◆ **Work instructions**: Could you duplicate the entries below unchanged, starting with the very first one and ending with the line that contains "Where is the first local minimum?", both included?

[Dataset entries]
══════════════════════════════

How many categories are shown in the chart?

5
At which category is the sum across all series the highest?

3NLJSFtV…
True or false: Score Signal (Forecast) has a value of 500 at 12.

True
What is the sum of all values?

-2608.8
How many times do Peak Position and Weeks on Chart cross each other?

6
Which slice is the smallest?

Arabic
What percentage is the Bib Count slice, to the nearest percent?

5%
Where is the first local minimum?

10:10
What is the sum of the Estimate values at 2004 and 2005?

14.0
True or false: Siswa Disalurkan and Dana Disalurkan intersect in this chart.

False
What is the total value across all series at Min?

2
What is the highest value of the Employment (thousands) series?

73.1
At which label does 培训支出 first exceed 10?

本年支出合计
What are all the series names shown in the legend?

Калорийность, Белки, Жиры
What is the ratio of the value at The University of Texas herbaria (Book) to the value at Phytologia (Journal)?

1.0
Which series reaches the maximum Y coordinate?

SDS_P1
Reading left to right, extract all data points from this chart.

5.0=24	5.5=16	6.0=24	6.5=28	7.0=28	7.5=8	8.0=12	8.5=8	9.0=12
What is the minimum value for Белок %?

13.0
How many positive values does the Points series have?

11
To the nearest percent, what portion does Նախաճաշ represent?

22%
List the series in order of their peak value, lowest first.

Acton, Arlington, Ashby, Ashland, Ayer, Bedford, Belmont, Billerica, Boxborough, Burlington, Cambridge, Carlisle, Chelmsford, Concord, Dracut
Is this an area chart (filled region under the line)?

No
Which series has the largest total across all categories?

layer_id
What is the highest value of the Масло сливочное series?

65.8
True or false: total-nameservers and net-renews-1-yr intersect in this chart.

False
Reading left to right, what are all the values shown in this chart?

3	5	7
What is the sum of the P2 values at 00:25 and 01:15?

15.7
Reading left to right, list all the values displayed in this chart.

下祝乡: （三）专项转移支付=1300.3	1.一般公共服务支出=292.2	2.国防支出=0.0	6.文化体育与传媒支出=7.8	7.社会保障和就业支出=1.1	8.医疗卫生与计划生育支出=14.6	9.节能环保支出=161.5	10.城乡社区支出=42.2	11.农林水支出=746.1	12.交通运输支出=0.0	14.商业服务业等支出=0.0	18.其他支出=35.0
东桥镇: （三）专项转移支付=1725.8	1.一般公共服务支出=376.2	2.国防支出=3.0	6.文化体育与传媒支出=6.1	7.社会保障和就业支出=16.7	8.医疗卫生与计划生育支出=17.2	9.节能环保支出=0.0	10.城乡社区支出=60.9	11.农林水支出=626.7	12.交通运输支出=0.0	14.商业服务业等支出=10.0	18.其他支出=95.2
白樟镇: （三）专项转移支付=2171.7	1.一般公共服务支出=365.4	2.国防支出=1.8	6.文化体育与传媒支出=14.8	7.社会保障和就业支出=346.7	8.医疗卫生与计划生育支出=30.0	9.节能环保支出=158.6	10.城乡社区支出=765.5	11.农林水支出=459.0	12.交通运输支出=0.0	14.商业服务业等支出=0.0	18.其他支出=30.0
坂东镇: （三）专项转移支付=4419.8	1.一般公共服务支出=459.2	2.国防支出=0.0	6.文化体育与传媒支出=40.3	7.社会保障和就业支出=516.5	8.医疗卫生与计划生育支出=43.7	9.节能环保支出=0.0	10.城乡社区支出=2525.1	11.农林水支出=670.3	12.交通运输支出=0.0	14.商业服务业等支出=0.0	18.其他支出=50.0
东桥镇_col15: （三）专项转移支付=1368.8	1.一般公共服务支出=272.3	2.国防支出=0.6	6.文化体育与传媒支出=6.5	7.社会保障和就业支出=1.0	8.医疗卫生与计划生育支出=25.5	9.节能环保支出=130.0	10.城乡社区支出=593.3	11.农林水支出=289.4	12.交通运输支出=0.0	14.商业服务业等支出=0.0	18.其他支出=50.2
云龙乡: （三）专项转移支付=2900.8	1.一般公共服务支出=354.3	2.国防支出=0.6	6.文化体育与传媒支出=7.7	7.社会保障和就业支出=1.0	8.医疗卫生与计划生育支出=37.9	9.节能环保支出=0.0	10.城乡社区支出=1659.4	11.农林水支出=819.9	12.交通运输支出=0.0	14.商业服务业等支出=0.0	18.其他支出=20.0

══════════════════════════════

◆ **Answer to the problem**:
How many categories are shown in the chart?

5
At which category is the sum across all series the highest?

3NLJSFtV…
True or false: Score Signal (Forecast) has a value of 500 at 12.

True
What is the sum of all values?

-2608.8
How many times do Peak Position and Weeks on Chart cross each other?

6
Which slice is the smallest?

Arabic
What percentage is the Bib Count slice, to the nearest percent?

5%
Where is the first local minimum?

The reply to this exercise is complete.